ミッシェル・ポルナレフ 「シェリーに口づけ」

黒糖マフィンを焼いた。何処かにあるはずだとガチャガチャやってみたが干し葡萄は見つからなかった。ちょっと出来ごころで強力粉でやった。5歳は黒糖マフィンにピーナツバターをつけている。自由だな。それをちょっと頂いてサワークリームをのせてみた。黒糖チーズ蒸しパンは昔本でみたことがある。そのレシピは胡麻だった。なかなか良い。今度やってみよう。

マリが消えた時、大量の記憶の流出が起こり不安定になったが、usaoの失踪でも同じことがじわじわと始まっている。ストレスの大部分は予期出来るなら多少は軽減出来るようだ。そして私はusaoの残した何かなら受け入れようという覚悟もある。

奇しくもそれは自転車の思い出だった。

思い出し方に気をつけて、という主治医のアドバイスをまず思い出し、夜のドライブをしながら主人に聴いてもらったがそれほど酷い話でもなかった。小学4年のusaoの横顔。青リンゴ味のガム。usaoが自転車に乗っている。タハラ君という名のトモダチ。立ち漕ぎして坂を登っている。

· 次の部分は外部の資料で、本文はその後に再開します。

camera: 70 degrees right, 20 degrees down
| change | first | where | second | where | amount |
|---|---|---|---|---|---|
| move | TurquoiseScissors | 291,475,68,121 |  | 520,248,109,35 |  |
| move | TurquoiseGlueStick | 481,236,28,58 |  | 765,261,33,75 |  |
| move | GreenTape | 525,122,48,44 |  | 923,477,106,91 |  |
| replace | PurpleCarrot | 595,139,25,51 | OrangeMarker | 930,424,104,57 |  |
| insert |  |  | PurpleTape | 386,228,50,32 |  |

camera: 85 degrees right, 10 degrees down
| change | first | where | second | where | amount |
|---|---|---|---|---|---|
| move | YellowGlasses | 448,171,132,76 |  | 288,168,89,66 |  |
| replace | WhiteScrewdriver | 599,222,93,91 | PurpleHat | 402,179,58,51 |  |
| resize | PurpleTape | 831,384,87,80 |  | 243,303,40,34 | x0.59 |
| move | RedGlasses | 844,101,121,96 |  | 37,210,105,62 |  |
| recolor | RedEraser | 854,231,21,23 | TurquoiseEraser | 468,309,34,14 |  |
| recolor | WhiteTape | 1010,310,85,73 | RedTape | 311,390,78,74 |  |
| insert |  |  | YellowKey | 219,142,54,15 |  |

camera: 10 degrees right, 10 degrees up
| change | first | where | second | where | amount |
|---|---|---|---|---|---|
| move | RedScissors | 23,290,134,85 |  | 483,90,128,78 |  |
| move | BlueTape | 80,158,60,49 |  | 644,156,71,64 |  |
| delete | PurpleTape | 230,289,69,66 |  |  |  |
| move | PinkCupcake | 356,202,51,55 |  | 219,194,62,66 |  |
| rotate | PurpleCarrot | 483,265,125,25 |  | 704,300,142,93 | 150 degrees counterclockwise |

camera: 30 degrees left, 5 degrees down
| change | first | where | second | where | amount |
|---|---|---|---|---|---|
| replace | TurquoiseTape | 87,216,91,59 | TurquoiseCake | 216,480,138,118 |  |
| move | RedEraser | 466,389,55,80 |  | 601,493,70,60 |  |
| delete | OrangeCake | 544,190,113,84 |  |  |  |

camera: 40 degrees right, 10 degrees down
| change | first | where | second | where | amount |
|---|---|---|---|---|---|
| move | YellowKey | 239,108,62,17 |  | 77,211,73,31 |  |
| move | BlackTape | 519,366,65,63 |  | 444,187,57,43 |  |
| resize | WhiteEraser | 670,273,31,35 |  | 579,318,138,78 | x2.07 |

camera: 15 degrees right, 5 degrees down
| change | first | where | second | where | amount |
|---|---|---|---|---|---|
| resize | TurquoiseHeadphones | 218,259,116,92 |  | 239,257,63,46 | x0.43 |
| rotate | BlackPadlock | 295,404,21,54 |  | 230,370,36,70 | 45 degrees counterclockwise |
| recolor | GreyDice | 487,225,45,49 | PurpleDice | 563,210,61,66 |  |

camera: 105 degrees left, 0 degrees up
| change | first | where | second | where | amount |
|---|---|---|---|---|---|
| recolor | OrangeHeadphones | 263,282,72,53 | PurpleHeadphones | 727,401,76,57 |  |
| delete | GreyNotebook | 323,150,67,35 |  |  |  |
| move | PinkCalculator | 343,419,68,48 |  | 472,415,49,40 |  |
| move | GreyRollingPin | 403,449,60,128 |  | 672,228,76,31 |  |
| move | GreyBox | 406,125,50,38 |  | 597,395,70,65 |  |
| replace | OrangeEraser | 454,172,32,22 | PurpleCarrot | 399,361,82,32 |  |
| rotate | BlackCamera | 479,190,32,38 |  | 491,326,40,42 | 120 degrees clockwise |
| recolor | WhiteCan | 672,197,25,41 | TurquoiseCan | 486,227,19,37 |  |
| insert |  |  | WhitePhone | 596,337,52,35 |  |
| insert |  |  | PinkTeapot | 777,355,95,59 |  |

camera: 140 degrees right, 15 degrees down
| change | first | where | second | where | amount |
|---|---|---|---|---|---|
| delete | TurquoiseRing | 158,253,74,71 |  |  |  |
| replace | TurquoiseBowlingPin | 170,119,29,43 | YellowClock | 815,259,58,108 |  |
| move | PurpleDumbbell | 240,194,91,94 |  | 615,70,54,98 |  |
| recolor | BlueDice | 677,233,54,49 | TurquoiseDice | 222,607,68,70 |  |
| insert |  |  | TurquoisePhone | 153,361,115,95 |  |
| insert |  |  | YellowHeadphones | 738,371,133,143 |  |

涙がこぼれる。何も考えず、ただ泣くことにする。ふと見れば主人も泣いている。優しい人だ。

小学4年の私はおしぼりを干している。おしぼりというのは喫茶店で出てくるあれだ。今は居酒屋でよく見る。貸しおしぼり屋さんが入るまで、おしぼりを洗って干し、くるくる丸めるのが私の毎日の日課だった。

タハラ君は私がおしぼりを干し終えるまでうちの飼い犬と遊びながら待っていてくれる。最後の一枚。さあ、行こう。私たちは自転車で繰り出すのだ。

しかし夏休みが来てそれも出来なくなる。夏休みは一日中家の手伝いが続く。はじめタハラ君は隣の空き地で辛抱強く私の出てくるのを待っていた。ある日タハラ君は来なくなった。私は泣いた。泣きながらおしぼりを干す。

そしてusaoはいつも一緒だった。

店の中から父が出て来てレモンとキャベツを買って来て、という。usaoと私は自転車で近所のスーパーへ出掛ける。

ラジオでミッシェル・ポルナレフが「シェリーに口づけ」を歌っていた。 ミッシェル・ポルナレフは一枚だけベストを持っている。もう何を聴いても涙がこぼれる。

辛いとか悲しいとかではない。恨むとか、それもぜんぜんそうじゃない。冷静に考えてみれば私はストレス耐性が無さすぎる。家の手伝いをしていただけじゃないか。父や母の毎日はきっともっと忙しく、さぞかし疲労困ぱいしていたことだろう。そんなことを思うのは間違いか。

usaoは気だて良く仕えていた。

洗濯機は倉庫の入り口近くにあり、私とusaoは倉庫の棚に並ぶ缶詰めや紙包みを端から端まで眺めたものだ。ハインツのソース、エスビーのカレー粉。グルタミン酸、塩。細いストローがぎっちり入った透明のビニールの大袋。

その時倉庫の鉄骨の上を何かが走った。

鼠だった。

私たちは顔を見合わせた。先に笑ったのはusaoだった。私も笑った。

usaoが消えたのやっぱりさみしい。

マフィン型に合わせてペーパーを切る。usaoはこういう作業が好きだった。

私はゆっくり、出来るだけ丁寧にペーパーを切ってゆく。私はusaoになれるかな。いや無理、誰かが言う。 みんな泣いている。